Check every line of the material for the word "sudjelovanja". Copy those that have it.

.....

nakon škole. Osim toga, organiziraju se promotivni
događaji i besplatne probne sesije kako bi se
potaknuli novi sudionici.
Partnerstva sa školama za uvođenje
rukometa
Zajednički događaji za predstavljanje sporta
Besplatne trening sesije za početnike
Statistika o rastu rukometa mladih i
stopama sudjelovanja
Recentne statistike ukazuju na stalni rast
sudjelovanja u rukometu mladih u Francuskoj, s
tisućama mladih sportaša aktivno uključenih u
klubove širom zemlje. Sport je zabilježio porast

.....

→ **Response to the exercise**
stopama sudjelovanja
sudjelovanja u rukometu mladih u Francuskoj, s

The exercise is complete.